[2013 Assessment] Cybercrime in Brazil

by Digital Rights LAC on January 28, 2014

Collage Cibercrimen

In Digital Rights LAC, we asked to different specialists in the region about their personal appraisal in digital rights issues. This is the case of Omar Kaminski from Brazil, to whom we asked which were the main highlights of 2013 with respect to Cybercrimes and what are the biggest concerns for 2014. Here is his answer.

Two of the first specific laws about computer criminal offenses came into force in 2013 in Brazil – Law 12,735 and Law 12,737 –, though it should be noted that there were already other sparse provisions applicable to this new reality, including a 1996 law that deals with telematics interception and another law from the year 2000 aimed at cases concerning the Public Administration.
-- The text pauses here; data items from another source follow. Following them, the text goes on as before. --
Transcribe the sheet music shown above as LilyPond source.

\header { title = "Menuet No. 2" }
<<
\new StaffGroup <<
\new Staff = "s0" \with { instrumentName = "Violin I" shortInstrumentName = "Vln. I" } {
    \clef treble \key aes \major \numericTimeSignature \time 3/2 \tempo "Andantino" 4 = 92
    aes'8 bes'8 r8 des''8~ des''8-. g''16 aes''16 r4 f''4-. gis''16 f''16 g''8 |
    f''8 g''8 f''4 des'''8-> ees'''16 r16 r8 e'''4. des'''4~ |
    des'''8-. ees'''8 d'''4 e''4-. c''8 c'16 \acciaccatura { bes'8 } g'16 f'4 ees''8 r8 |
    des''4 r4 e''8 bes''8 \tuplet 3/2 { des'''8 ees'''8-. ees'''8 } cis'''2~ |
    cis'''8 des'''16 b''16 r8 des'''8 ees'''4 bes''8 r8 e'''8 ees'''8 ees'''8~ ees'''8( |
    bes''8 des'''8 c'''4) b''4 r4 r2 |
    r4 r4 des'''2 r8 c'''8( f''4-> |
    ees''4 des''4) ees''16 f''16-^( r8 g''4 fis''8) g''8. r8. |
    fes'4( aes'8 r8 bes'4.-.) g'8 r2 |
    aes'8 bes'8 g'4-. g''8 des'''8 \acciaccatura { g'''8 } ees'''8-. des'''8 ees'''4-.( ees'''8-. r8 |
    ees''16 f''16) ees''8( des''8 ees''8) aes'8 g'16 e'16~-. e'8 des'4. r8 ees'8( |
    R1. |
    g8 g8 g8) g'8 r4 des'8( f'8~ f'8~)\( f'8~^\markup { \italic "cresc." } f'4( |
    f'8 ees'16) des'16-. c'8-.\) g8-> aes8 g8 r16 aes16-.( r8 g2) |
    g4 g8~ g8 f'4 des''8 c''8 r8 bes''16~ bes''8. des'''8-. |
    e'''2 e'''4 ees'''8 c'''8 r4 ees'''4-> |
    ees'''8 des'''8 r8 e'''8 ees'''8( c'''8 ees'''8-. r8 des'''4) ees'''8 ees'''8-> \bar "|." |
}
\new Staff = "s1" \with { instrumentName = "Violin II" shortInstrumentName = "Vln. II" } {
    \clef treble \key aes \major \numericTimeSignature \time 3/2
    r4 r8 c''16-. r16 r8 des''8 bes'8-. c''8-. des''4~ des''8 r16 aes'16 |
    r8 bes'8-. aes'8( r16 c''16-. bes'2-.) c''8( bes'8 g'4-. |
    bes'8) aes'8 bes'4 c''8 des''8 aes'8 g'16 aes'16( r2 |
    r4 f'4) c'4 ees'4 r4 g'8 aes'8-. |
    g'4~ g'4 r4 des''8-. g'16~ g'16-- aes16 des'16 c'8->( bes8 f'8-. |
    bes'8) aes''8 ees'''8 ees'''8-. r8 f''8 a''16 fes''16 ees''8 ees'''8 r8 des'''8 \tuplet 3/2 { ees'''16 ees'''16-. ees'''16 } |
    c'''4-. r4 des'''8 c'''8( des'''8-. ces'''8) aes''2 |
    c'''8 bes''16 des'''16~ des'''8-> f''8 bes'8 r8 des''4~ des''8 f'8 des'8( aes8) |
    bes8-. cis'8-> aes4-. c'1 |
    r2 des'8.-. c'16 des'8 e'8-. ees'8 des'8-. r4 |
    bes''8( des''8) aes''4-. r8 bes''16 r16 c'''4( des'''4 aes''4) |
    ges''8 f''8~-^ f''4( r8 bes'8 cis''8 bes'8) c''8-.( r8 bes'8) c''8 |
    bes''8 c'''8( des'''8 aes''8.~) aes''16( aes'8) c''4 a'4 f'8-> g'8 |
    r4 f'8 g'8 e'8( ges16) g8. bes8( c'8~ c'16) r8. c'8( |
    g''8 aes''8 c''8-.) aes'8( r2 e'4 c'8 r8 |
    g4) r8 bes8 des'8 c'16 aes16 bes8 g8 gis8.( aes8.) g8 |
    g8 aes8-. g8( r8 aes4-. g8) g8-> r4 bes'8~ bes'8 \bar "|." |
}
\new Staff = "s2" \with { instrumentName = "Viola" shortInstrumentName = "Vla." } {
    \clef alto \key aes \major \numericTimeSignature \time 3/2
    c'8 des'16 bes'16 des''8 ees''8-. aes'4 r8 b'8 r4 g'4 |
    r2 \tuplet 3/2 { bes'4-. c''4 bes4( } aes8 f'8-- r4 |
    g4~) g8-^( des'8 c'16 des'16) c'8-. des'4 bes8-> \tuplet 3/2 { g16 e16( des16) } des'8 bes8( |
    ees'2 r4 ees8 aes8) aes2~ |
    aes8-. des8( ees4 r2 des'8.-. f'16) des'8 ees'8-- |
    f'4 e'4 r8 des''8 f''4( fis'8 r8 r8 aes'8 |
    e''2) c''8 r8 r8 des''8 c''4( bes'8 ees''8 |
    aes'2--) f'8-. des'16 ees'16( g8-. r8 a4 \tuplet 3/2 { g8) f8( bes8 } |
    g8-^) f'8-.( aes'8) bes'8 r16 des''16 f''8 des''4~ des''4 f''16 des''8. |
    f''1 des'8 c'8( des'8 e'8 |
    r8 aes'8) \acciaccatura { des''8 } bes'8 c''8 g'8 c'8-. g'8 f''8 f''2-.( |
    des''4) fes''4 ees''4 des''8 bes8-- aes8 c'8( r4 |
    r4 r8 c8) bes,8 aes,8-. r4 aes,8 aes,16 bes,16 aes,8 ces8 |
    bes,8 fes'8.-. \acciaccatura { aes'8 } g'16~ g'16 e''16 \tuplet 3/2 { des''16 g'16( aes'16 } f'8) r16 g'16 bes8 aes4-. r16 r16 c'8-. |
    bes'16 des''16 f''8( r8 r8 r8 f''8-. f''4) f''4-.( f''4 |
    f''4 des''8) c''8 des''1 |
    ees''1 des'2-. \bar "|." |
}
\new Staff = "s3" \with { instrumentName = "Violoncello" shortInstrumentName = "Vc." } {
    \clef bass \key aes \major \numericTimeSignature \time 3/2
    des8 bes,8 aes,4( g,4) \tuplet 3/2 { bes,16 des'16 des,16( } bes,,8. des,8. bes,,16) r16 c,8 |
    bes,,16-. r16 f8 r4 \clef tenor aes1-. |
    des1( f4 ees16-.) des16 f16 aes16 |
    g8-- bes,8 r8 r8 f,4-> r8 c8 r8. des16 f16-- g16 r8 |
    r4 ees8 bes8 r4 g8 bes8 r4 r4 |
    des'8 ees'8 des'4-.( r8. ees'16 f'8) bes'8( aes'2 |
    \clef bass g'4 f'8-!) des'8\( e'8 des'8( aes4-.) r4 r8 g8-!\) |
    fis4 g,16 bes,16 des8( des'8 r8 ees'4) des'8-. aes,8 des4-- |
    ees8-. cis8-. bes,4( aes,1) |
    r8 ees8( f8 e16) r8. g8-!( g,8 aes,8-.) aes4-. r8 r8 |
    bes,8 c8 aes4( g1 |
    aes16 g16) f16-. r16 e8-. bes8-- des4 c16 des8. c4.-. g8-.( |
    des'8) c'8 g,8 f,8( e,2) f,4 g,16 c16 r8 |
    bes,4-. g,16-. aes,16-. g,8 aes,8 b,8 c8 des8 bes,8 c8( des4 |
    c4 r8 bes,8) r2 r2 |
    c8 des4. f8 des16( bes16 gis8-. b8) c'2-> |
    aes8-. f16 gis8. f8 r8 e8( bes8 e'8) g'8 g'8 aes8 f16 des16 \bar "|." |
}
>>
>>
The first law, called as Azeredo Bill, had been discussed for over 10 years and eventually passed with only 2 items of lesser importance, having been challenged as harmful to privacy. And the other one was labeled with the name of a soap opera actress who has had intimate pictures supposedly “leaked” from her mobile. The advance is still small, since the penalties for the crimes are less than the desirable to discourage practices such as hacking systems and disseminating malicious code (viruses), for example.

Just as happened with the actress, the year of 2013 saw several episodes of “sexting” and “revenge porn”, even involving minors, and at least two of these cases have resulted in suicides. Crimes against honor and “phishing scams” still widely performed. Child pornography, another pest, is migrating to the so-called “deep web”.

We live in an era of the evasion of privacy, a dystopia that intensifies progressively along with the fact that our governors also practice crimes against each other, veiled or blatantly. Nations are increasingly concerned about cyber spying, security and the possibility of cyber warfare. And the problem arises when they use the pretext of fighting terrorism to violate individual and collective freedoms.